Fragmento de origen.
--------------------------------------------------

Es para mí un motivo de orgullo prologar el libro que tiene ahora entre las manos. El encuentro de cuatro imperios es una nueva y apasionante obra en la que aborda a los países que formaron parte de España entre los siglos XV y XIX, porque nunca estas tierras fueron tratadas como colonias, sino más bien como virreinatos, es decir, partes sustanciales e intrínsecas del propio imperio.
En las siguientes páginas, fruto de un exhaustivo manejo de fuentes a ambos lados del Atlántico, el lector descubrirá decisiones y comportamientos probablemente inéditos tanto de mayas, aztecas y españoles, como de los incas. Todo con rigor y afecto, pues Fernández Aguado es un enamorado de las culturas surgidas y desarrolladas en lo que hoy es conocida como Hispanoamérica.
Frente a simplistas y epidérmicas aproximaciones, a veces lamentablemente espurias, a nuestra historia, el concienzudo autor desmenuza y desmonta andamios de la Leyenda Negra que ocultan y desmerecen de la larga experiencia de colaboración entre los pueblos que habitaron Mesoamérica, Sudamérica y España. Todos, seamos más o menos conscientes, somos fruto de esa maravillosa mezcla de sangres que lleva a que cientos de millones de personas nos sintamos tan a gusto en Lima como en Ciudad de México, en Bogotá como en Madrid, en Barcelona o en Salamanca.

--------------------------------------------------

Retos.
1. En el fragmento, ¿cuál es el título del libro que se prologa?
2. Transcribe tal cual el pasaje del fragmento que va desde "Frente a simplistas" hasta "o en Salamanca.".
Las filas proceden de otra fuente.

Filas de datos.
--------------------------------------------------

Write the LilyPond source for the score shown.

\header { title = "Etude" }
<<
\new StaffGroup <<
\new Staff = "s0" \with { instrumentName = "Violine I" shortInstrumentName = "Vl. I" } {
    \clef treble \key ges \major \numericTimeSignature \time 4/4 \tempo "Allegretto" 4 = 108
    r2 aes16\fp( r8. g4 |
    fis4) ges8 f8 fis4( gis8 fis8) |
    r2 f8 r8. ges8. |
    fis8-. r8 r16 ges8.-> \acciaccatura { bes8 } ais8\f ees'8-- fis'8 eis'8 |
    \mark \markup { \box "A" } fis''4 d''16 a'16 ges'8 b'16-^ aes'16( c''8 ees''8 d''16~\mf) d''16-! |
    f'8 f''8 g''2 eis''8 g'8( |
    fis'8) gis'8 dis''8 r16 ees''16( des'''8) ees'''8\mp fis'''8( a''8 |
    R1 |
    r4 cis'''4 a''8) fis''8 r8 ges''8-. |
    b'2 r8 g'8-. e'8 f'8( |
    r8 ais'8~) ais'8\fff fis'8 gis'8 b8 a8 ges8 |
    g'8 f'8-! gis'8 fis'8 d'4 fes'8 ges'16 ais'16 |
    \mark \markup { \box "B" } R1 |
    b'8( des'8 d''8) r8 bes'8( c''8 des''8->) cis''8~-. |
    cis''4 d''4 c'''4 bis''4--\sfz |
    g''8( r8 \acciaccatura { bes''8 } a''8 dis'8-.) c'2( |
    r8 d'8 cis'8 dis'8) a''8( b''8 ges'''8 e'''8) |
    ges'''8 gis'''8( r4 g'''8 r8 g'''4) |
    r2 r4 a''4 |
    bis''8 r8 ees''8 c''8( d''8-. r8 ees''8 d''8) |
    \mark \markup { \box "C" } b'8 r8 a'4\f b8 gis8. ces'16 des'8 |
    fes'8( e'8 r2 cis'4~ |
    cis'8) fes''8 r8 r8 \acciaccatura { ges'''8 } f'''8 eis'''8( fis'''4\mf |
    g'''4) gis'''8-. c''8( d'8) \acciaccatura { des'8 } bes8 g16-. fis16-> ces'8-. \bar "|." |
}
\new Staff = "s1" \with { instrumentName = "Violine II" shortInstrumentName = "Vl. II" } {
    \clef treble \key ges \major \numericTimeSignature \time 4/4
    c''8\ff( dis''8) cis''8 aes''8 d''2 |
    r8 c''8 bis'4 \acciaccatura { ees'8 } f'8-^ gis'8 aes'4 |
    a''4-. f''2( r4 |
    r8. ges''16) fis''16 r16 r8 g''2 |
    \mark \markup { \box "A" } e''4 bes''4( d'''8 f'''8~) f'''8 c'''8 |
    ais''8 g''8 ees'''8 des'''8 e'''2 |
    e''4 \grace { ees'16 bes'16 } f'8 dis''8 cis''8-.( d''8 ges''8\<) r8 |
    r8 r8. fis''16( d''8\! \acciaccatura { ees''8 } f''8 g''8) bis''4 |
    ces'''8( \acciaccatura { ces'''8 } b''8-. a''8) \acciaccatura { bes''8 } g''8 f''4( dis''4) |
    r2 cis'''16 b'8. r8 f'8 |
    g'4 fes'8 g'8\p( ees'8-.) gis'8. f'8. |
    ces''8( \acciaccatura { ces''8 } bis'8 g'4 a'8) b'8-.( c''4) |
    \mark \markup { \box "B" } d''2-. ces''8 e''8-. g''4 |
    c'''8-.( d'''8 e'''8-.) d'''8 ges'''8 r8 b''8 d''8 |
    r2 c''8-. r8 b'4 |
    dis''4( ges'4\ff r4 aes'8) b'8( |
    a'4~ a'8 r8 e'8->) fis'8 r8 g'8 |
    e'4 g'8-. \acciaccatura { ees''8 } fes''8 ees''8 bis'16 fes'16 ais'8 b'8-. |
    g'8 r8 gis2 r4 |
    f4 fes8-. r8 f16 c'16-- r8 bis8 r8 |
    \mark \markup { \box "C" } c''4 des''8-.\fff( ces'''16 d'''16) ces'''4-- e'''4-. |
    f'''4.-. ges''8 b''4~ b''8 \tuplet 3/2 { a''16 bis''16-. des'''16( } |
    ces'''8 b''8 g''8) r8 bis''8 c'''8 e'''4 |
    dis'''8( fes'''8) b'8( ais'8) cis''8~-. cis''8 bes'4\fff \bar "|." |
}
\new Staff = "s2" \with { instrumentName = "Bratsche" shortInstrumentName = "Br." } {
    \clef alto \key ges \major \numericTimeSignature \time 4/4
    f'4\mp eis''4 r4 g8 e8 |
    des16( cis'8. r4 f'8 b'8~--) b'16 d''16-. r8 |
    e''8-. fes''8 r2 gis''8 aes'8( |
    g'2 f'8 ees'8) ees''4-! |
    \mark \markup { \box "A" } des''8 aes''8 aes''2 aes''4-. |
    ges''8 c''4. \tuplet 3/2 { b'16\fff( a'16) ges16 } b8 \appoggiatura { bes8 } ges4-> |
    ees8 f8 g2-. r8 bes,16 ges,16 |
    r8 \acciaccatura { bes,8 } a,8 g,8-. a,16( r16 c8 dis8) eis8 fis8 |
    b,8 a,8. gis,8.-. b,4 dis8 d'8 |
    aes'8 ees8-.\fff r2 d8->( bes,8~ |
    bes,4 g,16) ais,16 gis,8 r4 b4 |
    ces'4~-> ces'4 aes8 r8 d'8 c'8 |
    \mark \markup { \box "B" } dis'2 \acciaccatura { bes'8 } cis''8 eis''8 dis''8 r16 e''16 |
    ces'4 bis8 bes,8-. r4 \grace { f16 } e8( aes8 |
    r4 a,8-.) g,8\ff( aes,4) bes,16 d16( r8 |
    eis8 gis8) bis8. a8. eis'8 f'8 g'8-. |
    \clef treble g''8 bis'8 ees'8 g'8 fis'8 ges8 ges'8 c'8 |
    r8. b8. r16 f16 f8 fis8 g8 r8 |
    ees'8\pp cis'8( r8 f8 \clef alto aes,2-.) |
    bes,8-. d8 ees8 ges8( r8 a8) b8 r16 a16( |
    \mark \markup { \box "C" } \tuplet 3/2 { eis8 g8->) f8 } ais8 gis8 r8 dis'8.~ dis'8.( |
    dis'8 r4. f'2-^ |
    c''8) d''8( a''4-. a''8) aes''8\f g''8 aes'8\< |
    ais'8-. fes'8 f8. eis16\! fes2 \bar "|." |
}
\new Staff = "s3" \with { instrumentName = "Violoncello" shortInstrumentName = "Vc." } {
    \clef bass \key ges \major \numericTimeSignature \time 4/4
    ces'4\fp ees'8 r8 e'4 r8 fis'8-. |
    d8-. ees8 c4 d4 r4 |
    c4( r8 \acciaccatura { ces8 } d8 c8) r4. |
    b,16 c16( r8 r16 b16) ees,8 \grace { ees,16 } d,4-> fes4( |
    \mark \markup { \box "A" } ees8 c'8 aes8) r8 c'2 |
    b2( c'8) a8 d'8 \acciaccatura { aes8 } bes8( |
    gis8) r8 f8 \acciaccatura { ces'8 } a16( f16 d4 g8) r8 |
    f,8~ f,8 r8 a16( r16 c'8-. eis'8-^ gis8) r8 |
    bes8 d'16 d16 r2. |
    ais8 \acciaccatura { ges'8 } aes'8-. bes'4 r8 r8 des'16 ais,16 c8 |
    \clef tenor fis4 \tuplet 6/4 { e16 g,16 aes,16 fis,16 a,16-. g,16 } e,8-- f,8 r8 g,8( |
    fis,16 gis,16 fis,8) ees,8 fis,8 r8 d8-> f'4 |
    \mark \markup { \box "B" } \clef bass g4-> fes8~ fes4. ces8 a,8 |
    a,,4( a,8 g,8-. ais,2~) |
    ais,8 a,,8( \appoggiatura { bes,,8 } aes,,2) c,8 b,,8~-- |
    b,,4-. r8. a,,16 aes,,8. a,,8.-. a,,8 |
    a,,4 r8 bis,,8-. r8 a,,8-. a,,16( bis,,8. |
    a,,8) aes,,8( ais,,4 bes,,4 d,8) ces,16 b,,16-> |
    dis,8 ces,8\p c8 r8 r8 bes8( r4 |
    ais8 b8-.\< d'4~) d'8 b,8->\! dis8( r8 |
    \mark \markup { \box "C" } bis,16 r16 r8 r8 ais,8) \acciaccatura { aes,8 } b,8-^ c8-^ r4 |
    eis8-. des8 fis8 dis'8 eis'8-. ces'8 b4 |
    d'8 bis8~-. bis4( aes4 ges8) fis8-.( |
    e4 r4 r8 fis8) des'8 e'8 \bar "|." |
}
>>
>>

--------------------------------------------------

Respuestas por tarea.
1. El encuentro de cuatro imperios.

2.
Frente a simplistas y epidérmicas aproximaciones, a veces lamentablemente espurias, a nuestra historia, el concienzudo autor desmenuza y desmonta andamios de la Leyenda Negra que ocultan y desmerecen de la larga experiencia de colaboración entre los pueblos que habitaron Mesoamérica, Sudamérica y España. Todos, seamos más o menos conscientes, somos fruto de esa maravillosa mezcla de sangres que lleva a que cientos de millones de personas nos sintamos tan a gusto en Lima como en Ciudad de México, en Bogotá como en Madrid, en Barcelona o en Salamanca.